The Intel announcement felt like an unexpected seismic event in the semiconductor industry to digest. Would love to get hear everyone's thoughts. In the meantime, here are my thoughts reading various article(s) throughout the Internet:
Intel Good News
Intel 7nm. Its progressing well & Intel is expected to start making its first 7nm CPU in 2Q21!
New research collaboration with IBM
Intel Foundry Services seems to have a lot of support (Qualcomm, Microsoft, Amazon, Google, etc..)
$20 billion investment in two new fabs in Phoenix
Planned yearly cadence of manufacturing updates to be more competitive
Big Questions
Will Intel be able to snag enough ASML EUV machines?
Can Intel be able to catch up or beat TSMC/Samsung on bleeding edge node technology?
How many of TSMC's/Samsung's customers can Intel snag?
TSMC Good News
Expanded business with Intel - Will produce Intel CPU cores using an unspecified node process in 2023
Intel 7nm will still be a generation behind TSMC 3nm
Bad News
A new competitor with a big wallet explicitly targeting its BIGGEST and MOST IMPORTANT customer (Apple)
Samsung Foundry Good News
Expanded business with Intel - Will produce Intel products in 2023
Bad News
Foundry relationship with IBM may be in jeopardy?
Intel 7nm may be a better process than Samsung 3nm
A new competitor with a big wallet
INTC announcement is great news for my
CPU intensive Verilog simulator. I thought
high performance was being abandoned
for low power. Did I hear that INTC is
now buying its R&D from IBM?
INTC announcement is great news for my
CPU intensive Verilog simulator. I thought
high performance was being abandoned
for low power. Did I hear that INTC is
now buying its R&D from IBM?
The high performance computing is and will be there always. The difference is that the way to achieve that has become diversified. Intel is just one of the solution provider among many.

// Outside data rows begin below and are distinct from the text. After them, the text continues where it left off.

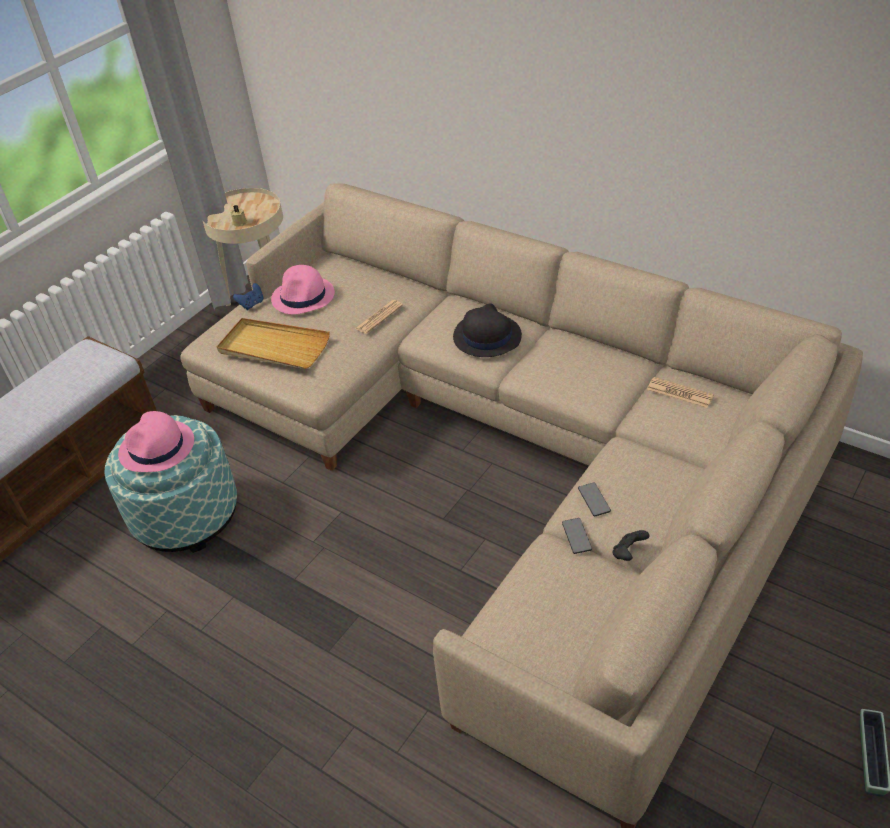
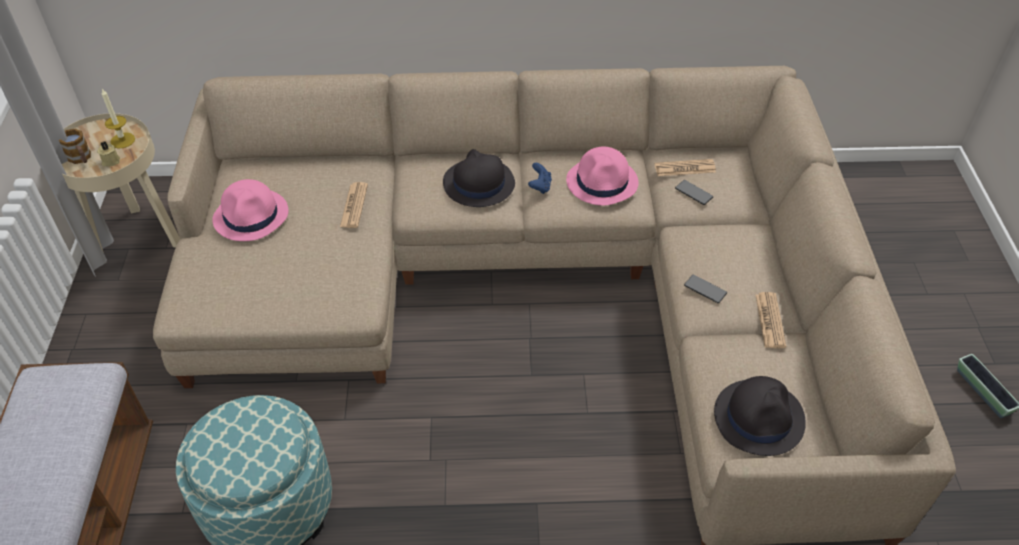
camera: 40 degrees left, 5 degrees up
(157, 448) = (247, 446): pink hat -> pink hat (602, 182)
(224, 215) = (81, 159): none -> mug
(252, 304) = (195, 246): blue game controller -> blue game controller (540, 186)
(259, 211) = (122, 140): none -> candle
(273, 347) = (269, 281): beige tray -> none
(534, 624) = (759, 417): none -> black hat
(576, 536) = (719, 327): phone -> phone (694, 193)
(628, 553) = (770, 321): black game controller -> newspaper

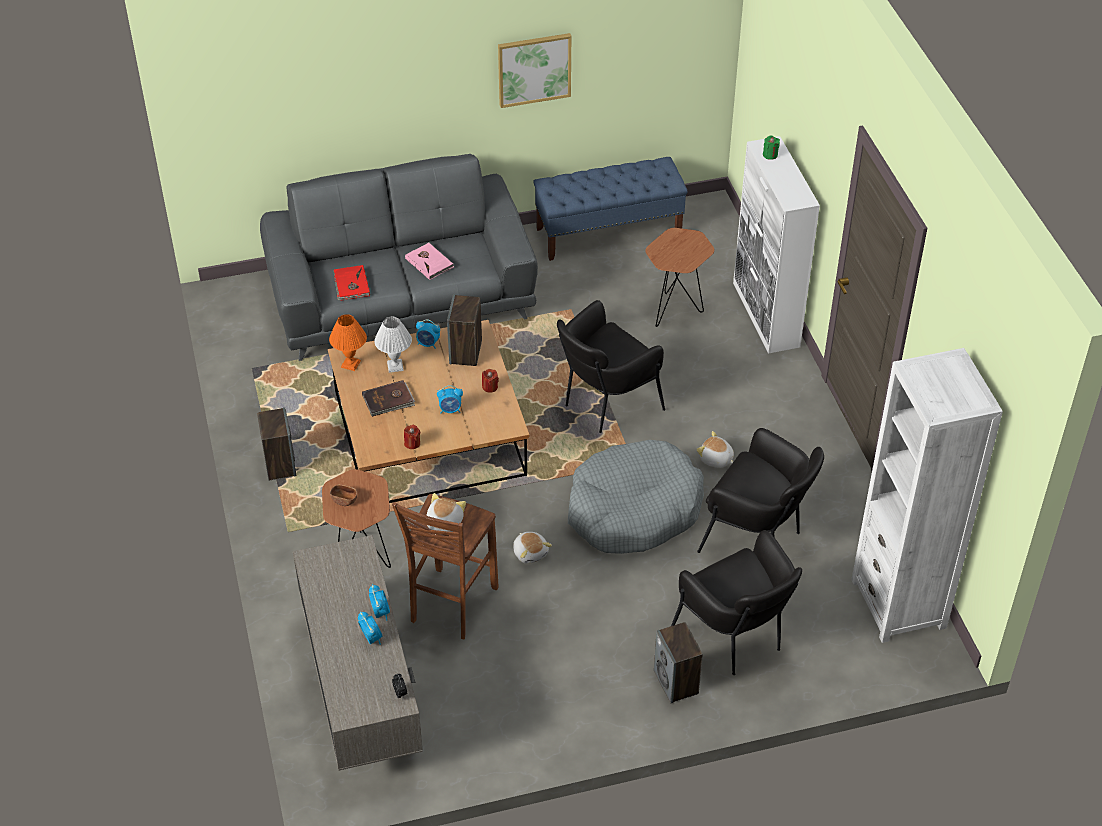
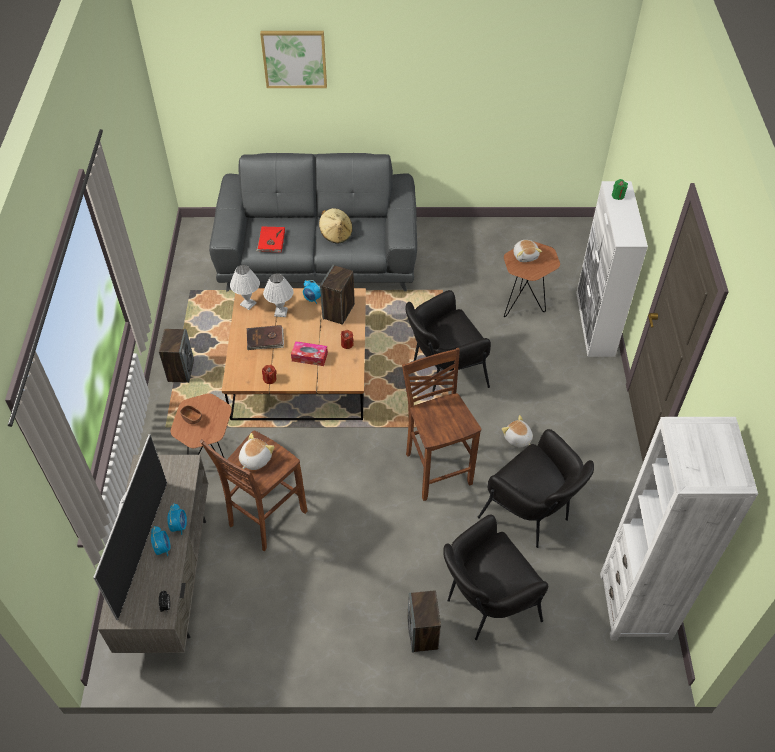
camera: 15 degrees right, 5 degrees up
(346, 643) = (142, 548): none -> television
(350, 364) = (247, 304): orange table lamp -> white table lamp
(429, 262) = (336, 234): pink book -> beige hat
(450, 410) = (309, 357): alarm clock -> tissue box
(530, 552) = (343, 487): plush toy -> plush toy (525, 255)
(534, 69) = (445, 94): picture -> picture (294, 58)
(609, 232) = (492, 234): blue bench -> none
(633, 510) = (437, 468): grey dog bed -> brown stool
(736, 638) = (485, 605): black armchair -> black armchair turned 75 degrees clockwise

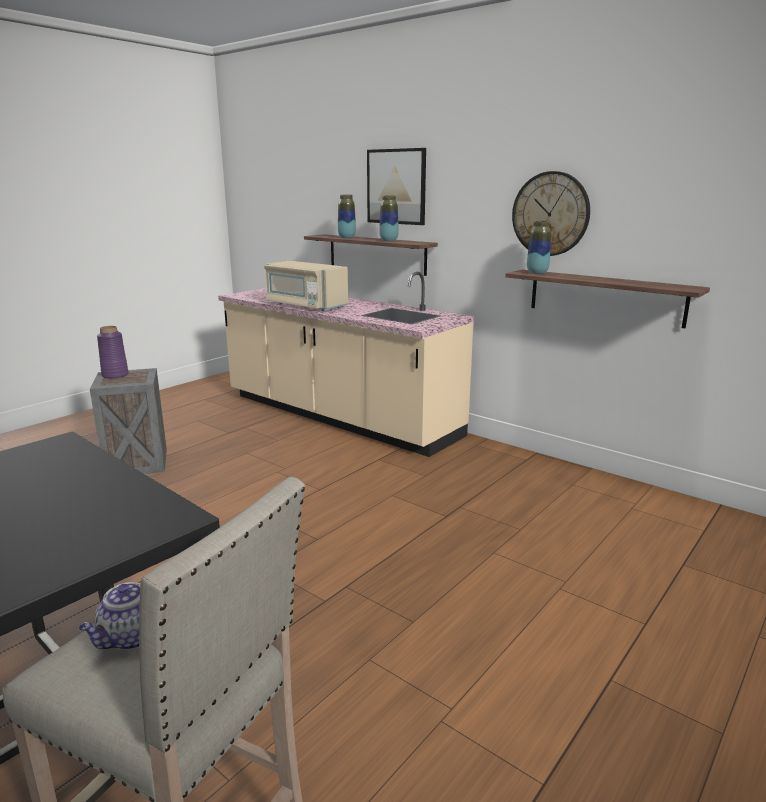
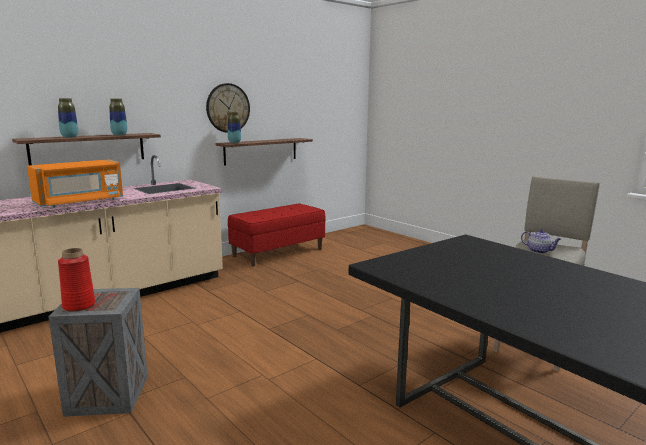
camera: 80 degrees left, 5 degrees down
(115, 375) = (79, 306): purple vase -> red vase
(305, 306) = (80, 202): beige microwave -> orange microwave
(396, 186) = (105, 91): picture -> none
(569, 481) = (278, 252): none -> red bench

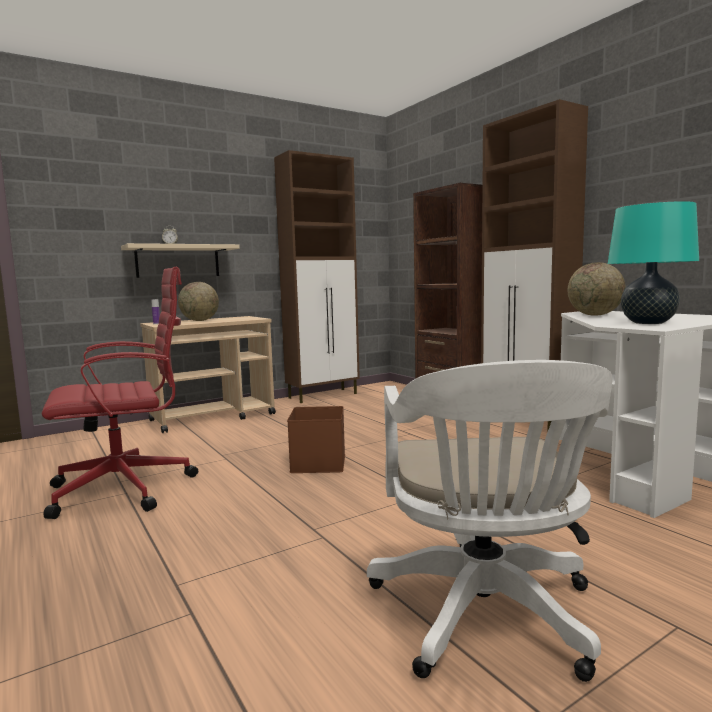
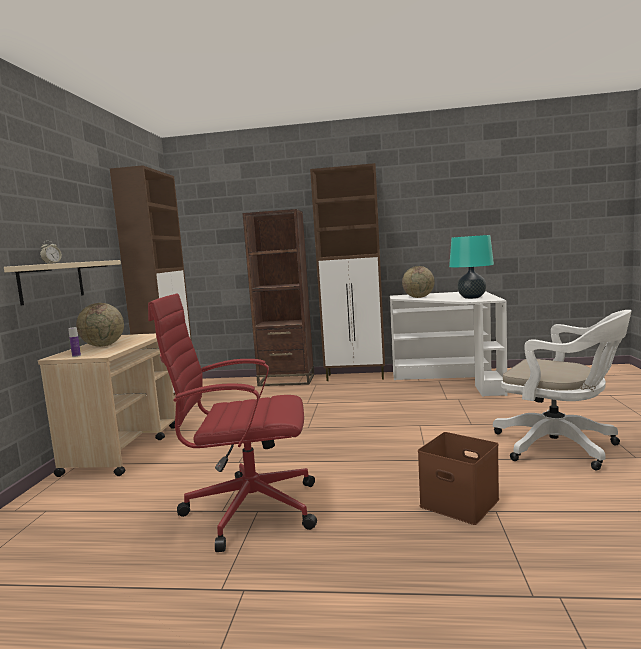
camera: 50 degrees left, 0 degrees up
(126, 488) = (247, 509): red office chair -> red office chair turned 105 degrees counterclockwise
(319, 463) = (323, 436): brown storage box -> brown storage box (461, 502)

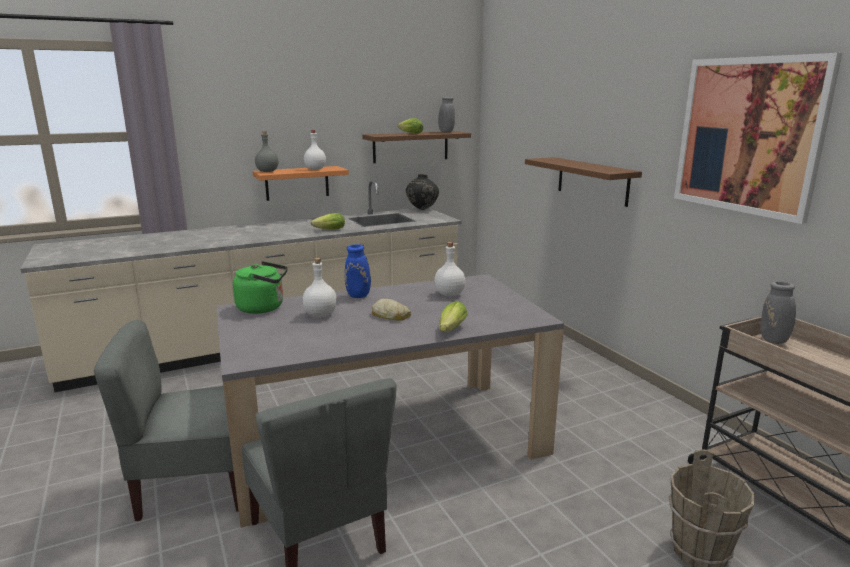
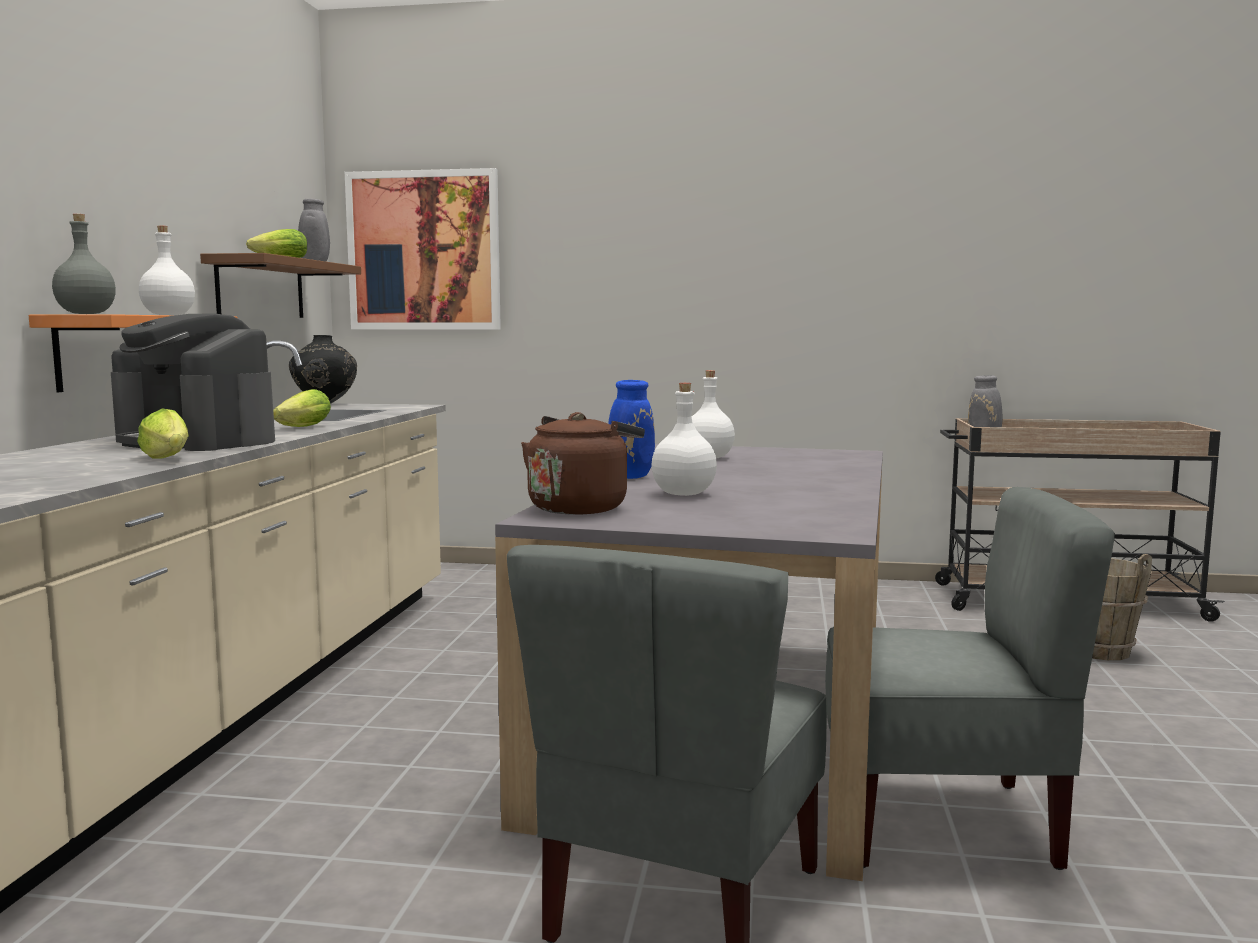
camera: 55 degrees left, 10 degrees down
(263, 308) = (581, 507): green kettle -> brown kettle
(267, 232) = (197, 441): none -> coffee machine
(390, 315) = (748, 477): bread -> none
(450, 330) = (847, 471): lettuce -> lettuce (168, 459)
(592, 181) = (634, 320): brown shelf -> none
(748, 136) = (877, 235): picture -> picture (424, 251)

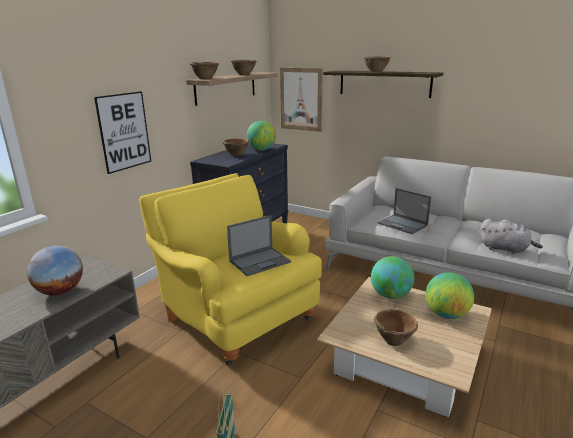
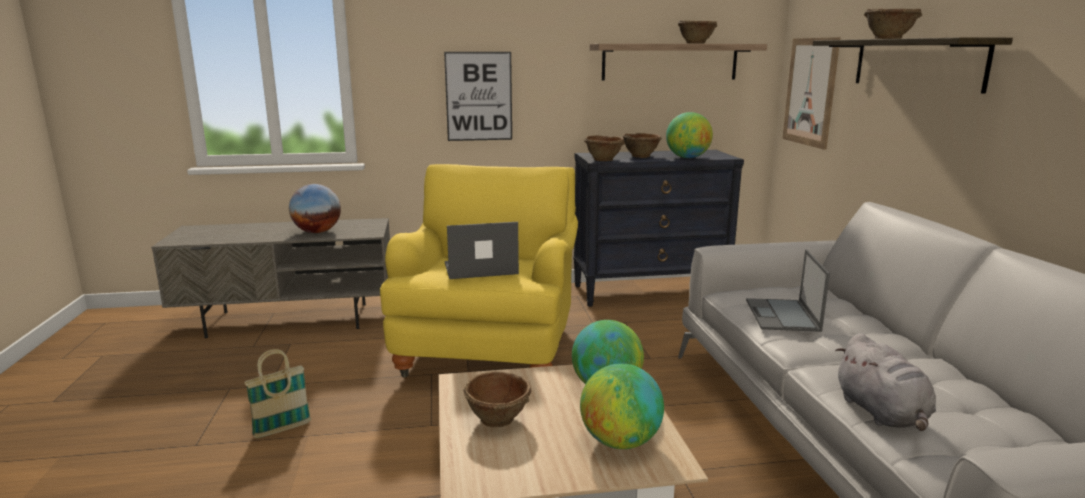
camera: 50 degrees right, 5 degrees down
(205, 78) = (612, 43): brown bowl -> brown bowl (604, 160)
(260, 261) = (479, 269): laptop -> laptop turned 150 degrees clockwise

I don't see Apple giving any significant business to Intel. Or Nvida, or AMD for that matter.
I can see Microsoft, Amazon, and Google working with Intel and having them manufacture custom chips for datacenters based on x86. But they pretty much already do this.
I can still this helping Intel keep business with cloud providers that they would otherwise lose, that's about it.
Not only Intel's Capex is lagging behind but their old equipment for old process nodes can't continuously produce more revenue and profit. It's because nobody will buy a new PC with an Intel CPU made last month based on a seven-year old process technology.
On the foundry business side, TSMC keeps producing chips using both old and new technology. In 2020, TSMC got 41% of their revenue from process nodes older than or equal to 28nm.
Intel has to phase out old process technology and old fab equipment while TSMC continuously collect profit generated from old equipment (some already fully depreciated). At the same time TSMC invests more on leading edge fabs than Intel does.
In the long run Intel and TSMC will become two drastically different companies in terms of capacity, capability, and revenue.